# Action item A:
Translate this sentence from the article on Maqubela into Spanish: "He served nine years in Pollsmoor and Johannesburg Central prisons."

# Extracted text:
After several approaches by the M&G, Thandi Maqubela promised to answer questions at a later stage, but failed to do so. A law firm named Martins Weir Smith later wrote to the M&G stating that “we advise that counsel who has been instructed to represent our client (T Maqubela) is currently overseas and that he will attend to address [sic] a response to your aforementioned email subsequent to his return on 7 September 2009”. Moloi said he is haunted by Maqubela’s death. “Every day someone asks me if there has been a breakthrough in the case, and I thought about him as I walked into my chambers this morning. “I’d known him for 15 years. He wouldn’t hurt a fly. He was a smiling, likeable person,” he said. “I don’t think you ever get over finding someone like that. It was one of the biggest shocks of my life.”
Maqubela has taken some damning political secrets with him to the grave. His list of political connections reads like a who’s who of ANC luminaries, but Maqubela never publicly revealed the identity of “Mr X”, the man he believed betrayed him to the security police. A former Umkhonto weSizwe commander, trained in Swaziland, Maqubela was detained after his unit was accused of planting bombs at targets including Durban’s army recruitment centre.
Among the high-profile mourners who attended his funeral in his hometown of Qumbu, in the Eastern Cape, were the former prosecutions chief Bulelani Ngcuka and his wife Phumzile Mlambo-Ngcuka, and Justice Minister Jeff Radebe and his wife Brigitte.
In his eulogy, Radebe described Maqubela as “a gallant soldier of ... Umkhonto weSizwe [who] contributed to many MK activities in and around Durban, making this city one of the most bombed cities during our struggle ... " Defended by Chief Justice Pius Langa, then a junior counsel, Maqubela was sentenced to 20 years in prison for high treason in 1982. He served nine years in Pollsmoor and Johannesburg Central prisons. He came to prominence when former foreign affairs official Mo Shaik and former transport minister Mac Maharaj alleged that Ngcuka had betrayed him to the security police. But Maqubela denied this when he testified before the Hefer Commission in Bloemfontein in 2003.
Ngcuka, his former housemate in Umlazi and Claremont, could not have been an apartheid spy, he told the commission. Ngcuka spent three years in prison in the 1980s for refusing to testify against Maqubela at his trial and did not betray him, Maqubela said. But, he said “Mr X”, a University of Natal student, was who he believed had “shopped” him and other KwaZulu-Natal underground ANC operatives to police. Maqubela threw a curve ball when he testified that Shaik and Maharaj knew Mr X’s identity. He told the commission he had learnt that Mr X compromised certain comrades who were killed in Swaziland. He had heard Mr X had committed suicide in Lusaka while in ANC detention. Former president Thabo Mbeki set up the Hefer Commission after allegations against Ngcuka in a City Press report, based on an investigation by ANC intelligence structures in 1989 and 1990 that found Ngcuka might have been police agent RS452.

# Provided information:
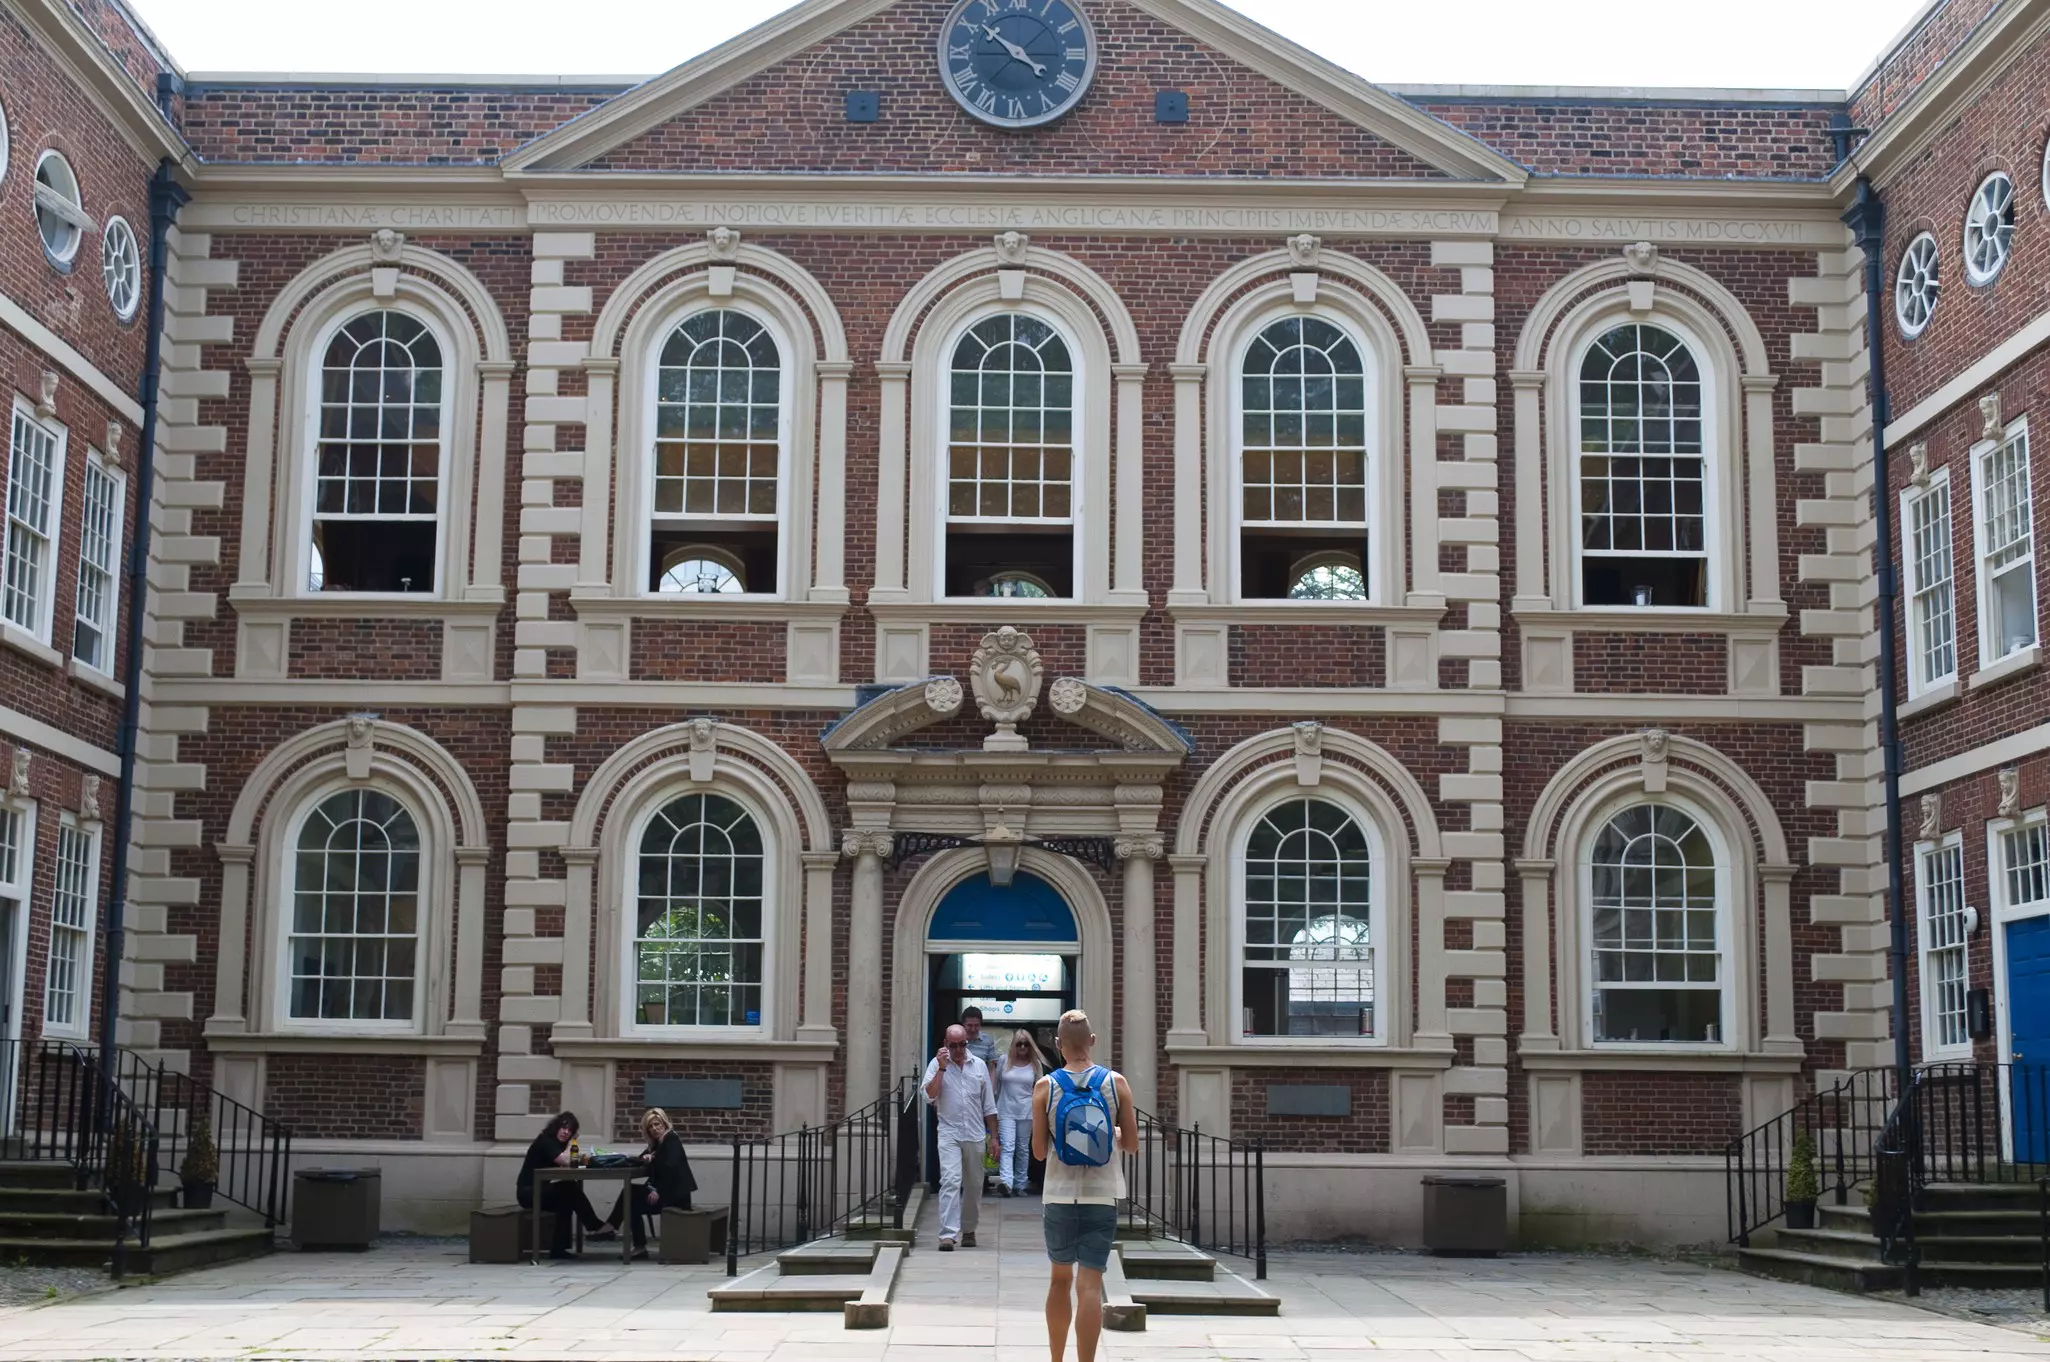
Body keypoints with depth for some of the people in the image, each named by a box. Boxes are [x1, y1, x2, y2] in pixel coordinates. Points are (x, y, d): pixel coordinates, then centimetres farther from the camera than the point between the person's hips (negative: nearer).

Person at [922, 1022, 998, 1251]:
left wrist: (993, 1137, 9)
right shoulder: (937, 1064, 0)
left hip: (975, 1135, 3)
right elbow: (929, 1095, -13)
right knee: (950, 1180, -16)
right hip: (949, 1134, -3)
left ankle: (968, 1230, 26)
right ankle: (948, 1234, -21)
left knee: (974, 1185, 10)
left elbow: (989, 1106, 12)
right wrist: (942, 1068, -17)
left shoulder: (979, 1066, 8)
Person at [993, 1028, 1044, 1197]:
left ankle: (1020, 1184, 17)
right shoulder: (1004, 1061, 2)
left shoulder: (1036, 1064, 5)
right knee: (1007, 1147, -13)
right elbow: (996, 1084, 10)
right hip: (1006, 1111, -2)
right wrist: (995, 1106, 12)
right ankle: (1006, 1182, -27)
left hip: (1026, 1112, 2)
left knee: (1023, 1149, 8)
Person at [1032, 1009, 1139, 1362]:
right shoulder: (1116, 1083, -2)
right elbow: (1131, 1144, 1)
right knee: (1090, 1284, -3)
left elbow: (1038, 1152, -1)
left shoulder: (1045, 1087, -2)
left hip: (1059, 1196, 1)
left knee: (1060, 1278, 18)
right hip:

# Action item B:
How many lines of the records contain the word "elbow"? Reply with the number only.

# Worked solution A:
Cumplió nueve años en las prisiones de Pollsmoor y Johannesburg Central.

# Worked solution B:
5